Holidays are pretty cool here too. We get 25 days of standard leave. Five full weeks! But that’s not all. They work us a bit extra each day, then add all the extra minutes up for a total of 6 days. The company chooses when to use three of those – they’re pretty nice about it, choosing days that turn a public holiday on Tuesday into a 4-day weekend when they can – and the other three are left to our discretion. Even better than that, due to a paradox in the leave laws in the two countries, I got a year of holidays from Japan (paid in arrears) at the same time that I got a year of holidays from Belgium (paid in advance) and found myself with more than 70 days! So many places to see, so much time.

That brings me to another advantage of living in Belgium. Travel. It’s easy. We’ve all heard the story of people going to another country for the weekend, but I always thought they were exaggerated. In fact, they’re understated. I asked a colleague what he was going to do on the weekend and he replied, ‘Oh, we thought we might go to Paris for lunch on Saturday.’ It’s possible. I arrived on a Wednesday evening, worked for two days and then went to Paris for the weekend. There’s a high speed train that takes just over an hour from Brussels centre to Paris centre. You can get to Amsterdam in 3 hours. This weekend I’ll go to Pisa. It will be a 1.5 hour flight and cost me under 100 Euro return. I’ve also been to Grenoble, Orleans, Cannes (to the film festival) and Nice in France, Santa Christina (snowboarding) in the Italian Dolomiti, and London. Add to that a trip around the world again to Cincinnati, Sydney and Kobe, and you can understand why I haven’t written much.

But I have had some time at home. I moved into a very nice apartment in mid December, but I’ve only just finished furnishing it in the last few weeks. It feels twice as big as my Japanese apartment, and where that one was more extreme in climate than the air outside, this one is more temperate. I only used the central heating for about 4 weeks despite the snow outside, and now it’s summer, I have a nice breeze to keep it cool. Not that the temperature is too hot. It’s apparently dangerous to talk about the weather in Belgium because it’s notoriously bad. I think everyone exaggerates. Sure, it rained every day for the first month I was here, but then Kobe has a rainy season a month long, and even Sydney can be pretty wet for long periods of time. Then it snowed for Christmas (well, not on Christmas day, of course) which can only be a good thing. Since then, it’s been beautiful weather, never wet more than two days in a row and sunny for weeks at a time. They try to tell me it rained the whole month I was travelling around the world, and then the whole week I was in Grenoble, but I’m not sure I believe them.

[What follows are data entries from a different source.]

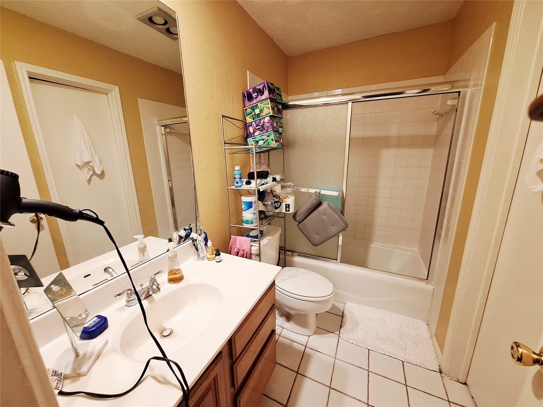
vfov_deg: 89.9
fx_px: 204
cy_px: 204
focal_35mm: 13
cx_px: 272
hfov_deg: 106.2
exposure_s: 1/40
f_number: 2.2
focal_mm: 1.74
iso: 200
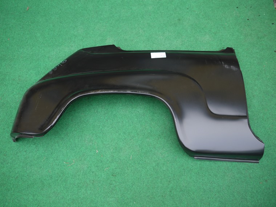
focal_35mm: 32
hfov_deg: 56.8
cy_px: 104
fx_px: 255
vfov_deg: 44.2
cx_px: 138
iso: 125
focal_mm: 16
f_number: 3.8
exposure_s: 1/60
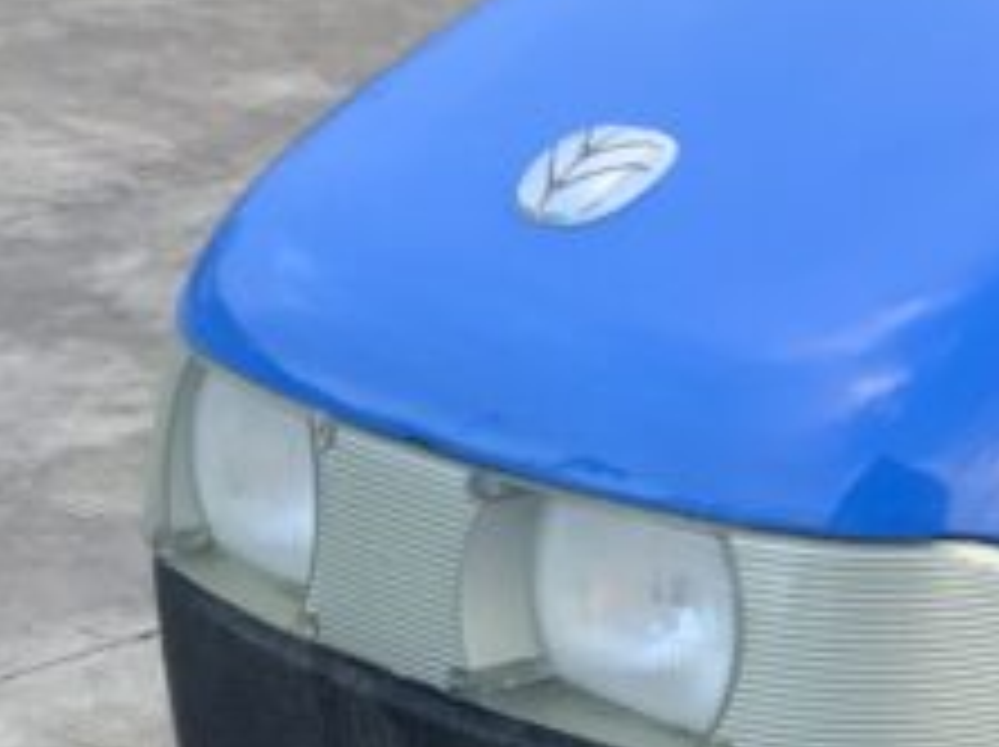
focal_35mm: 134
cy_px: 536
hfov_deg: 14.1
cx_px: 1364
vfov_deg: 11.0
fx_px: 3863
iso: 50
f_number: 1.8
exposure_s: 1/122
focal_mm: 3
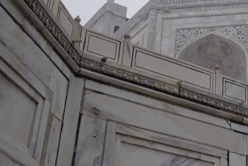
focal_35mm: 75
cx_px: 259
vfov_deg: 18.1
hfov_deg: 25.3
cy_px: 54
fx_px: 518
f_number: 4
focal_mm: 21
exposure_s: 1/1000
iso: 100
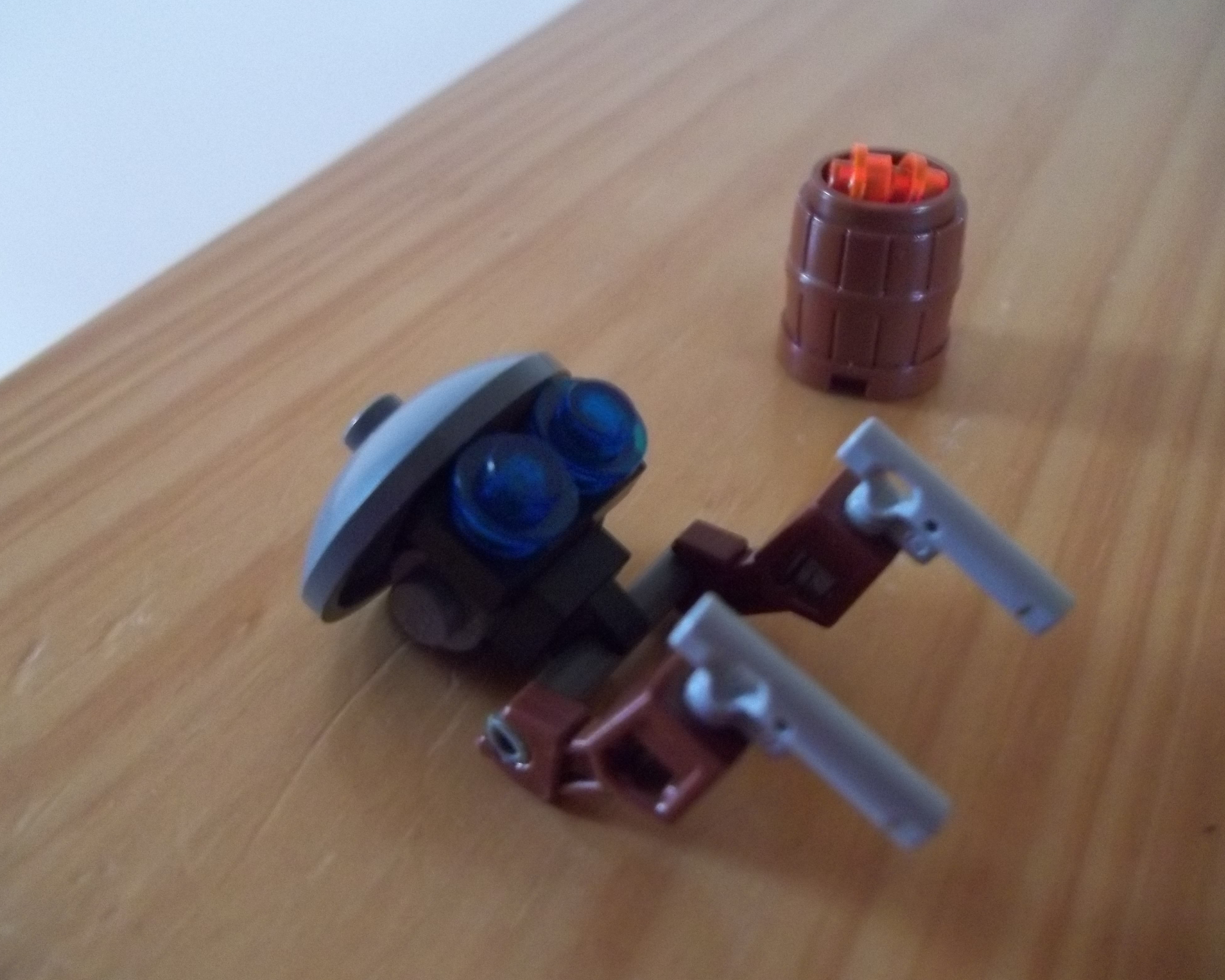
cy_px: 493
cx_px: 579
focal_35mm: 34
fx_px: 1233
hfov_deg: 52.8
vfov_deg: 43.4
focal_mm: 5.7
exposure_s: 1/8
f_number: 2.9
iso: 400
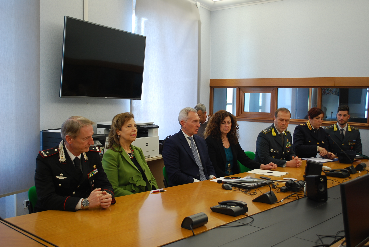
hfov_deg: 49.5
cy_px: 124
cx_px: 184
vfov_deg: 34.3
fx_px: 400
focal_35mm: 39
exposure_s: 1/30
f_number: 4.5
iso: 320
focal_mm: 26
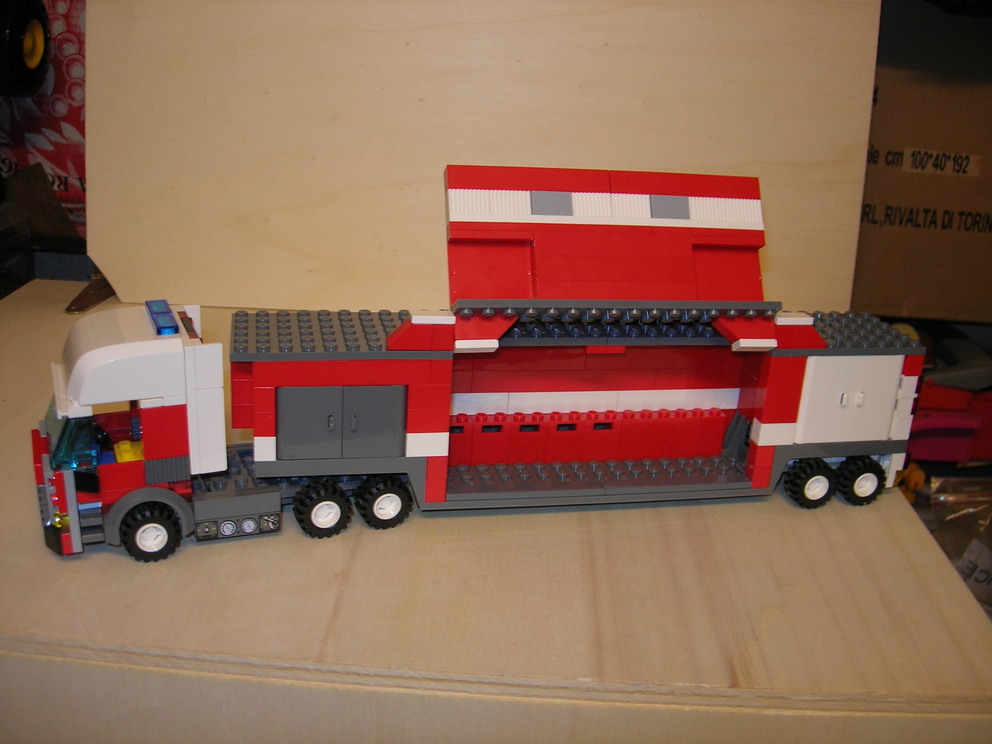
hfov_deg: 49.0
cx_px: 496
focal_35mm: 38
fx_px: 1089
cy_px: 372
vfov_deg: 37.7
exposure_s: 1/30
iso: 64
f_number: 2.8
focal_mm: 7.8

So, back to my apartment. It’s almost what I would have designed for myself – a large living room with enough space for my home theatre, which points at the kitchen, so I can watch movies while I cook, and a long wall of windows; a creative / writing room on the other side of the wall to the stereo so I can connect my PC to the stereo; a bathroom with two basins; and a bedroom full of Japanese furniture that my friends call a girl trap. Two of the floor to ceiling windows in my living room open right up so I can sit ‘outside’ without leaving home. Each room has these floor to ceiling windows and they all have a special feature unique to Belgium as far as I know. You can open them inwards at the top so that you get the fresh air, but no rain or burglars can get in. Necessity is the mother of invention – except that it doesn’t really rain that much, I tell you.

I brought most of my furniture with me, but had to buy a few things. It makes me laugh when people say that my apartment looks Japanese. The bedroom, yes. But they say it about the living room too. And they pick on the coffee table. As if every Belgian house I’ve been into doesn’t have a coffee table too, and there’s a dining table with chairs right beside it! The last piece that I bought recently is the lounge. It’s a gorgeous 19th century Charles Xth wooden lounge and it’s the perfect place to sit, or lie, and read while listening to music. That’s the luxury that I truly missed in Japan.